Disability Claims and Lay Evidence: It Works

There is a longstanding debate about personal statements in disability claims. I was personally shocked to learn that some Veteran Service Officers discourage veterans from writing personal statements for the disability claims. That seemed like horrible advice to give veterans. How else can you get your story out about your disability without telling it?

While a layperson statement is not always going to carry the day, the VA has been forced to consider them as evidence in some situations.

According to an article written by attorney Chris Attig, there are three instances where the VA should consider the statement:

1) a lay person is competent to identify the medical condition (noting that sometimes the lay person will be competent to identify the condition where the condition is simple, for example a broken leg, and sometimes not, for example, a form of cancer:

(2) the lay person is reporting a contemporaneous medical diagnosis, or

(3) lay testimony describing symptoms at the time supports a later diagnosis by a medical professional. See Jandreau v. Nicholson, 492 F.3d 1372 (Fed. Cir. 2007)

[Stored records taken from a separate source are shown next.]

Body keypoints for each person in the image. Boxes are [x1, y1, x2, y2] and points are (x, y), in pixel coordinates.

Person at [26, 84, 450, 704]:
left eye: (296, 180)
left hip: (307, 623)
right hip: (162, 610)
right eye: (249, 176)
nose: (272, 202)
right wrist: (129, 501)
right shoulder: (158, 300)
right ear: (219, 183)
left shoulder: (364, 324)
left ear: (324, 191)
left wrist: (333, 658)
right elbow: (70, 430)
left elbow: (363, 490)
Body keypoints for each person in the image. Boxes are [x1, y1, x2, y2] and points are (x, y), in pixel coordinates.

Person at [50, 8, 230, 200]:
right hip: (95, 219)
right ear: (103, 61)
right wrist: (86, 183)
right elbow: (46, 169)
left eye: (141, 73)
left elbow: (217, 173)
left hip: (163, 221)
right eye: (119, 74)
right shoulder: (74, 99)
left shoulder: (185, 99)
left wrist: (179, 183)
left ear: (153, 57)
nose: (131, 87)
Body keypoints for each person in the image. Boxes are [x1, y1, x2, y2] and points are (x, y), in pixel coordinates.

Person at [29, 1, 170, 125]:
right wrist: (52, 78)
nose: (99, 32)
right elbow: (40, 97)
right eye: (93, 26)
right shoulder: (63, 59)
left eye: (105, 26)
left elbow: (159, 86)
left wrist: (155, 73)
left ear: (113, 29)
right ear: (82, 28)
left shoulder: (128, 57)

In addition, Attig goes on to point out that “a Veteran can attest to factual matters of which he has first-hand knowledge, such as experiencing pain in service, reporting to sick call, being placed on limited duty, and undergoing physical therapy.”

Here’s what this means for you.

When you are filing a disability claim, its important to research the condition your currently have, first. Then, find the appropriate regulation that the VA follows in assigning disability. Lastly, go through your medical records to see what you were diagnosed with when in-service. Once you get all this information gathered, craft your letter.

Remember, in order to get a service-connection the condition must be a current problem. Generally, it must also have occurred or been aggravated while on active-duty.

It is important to use the right key words and to weave the story together using them. This will help the VA evaluator understand the “continuity of symptomology.”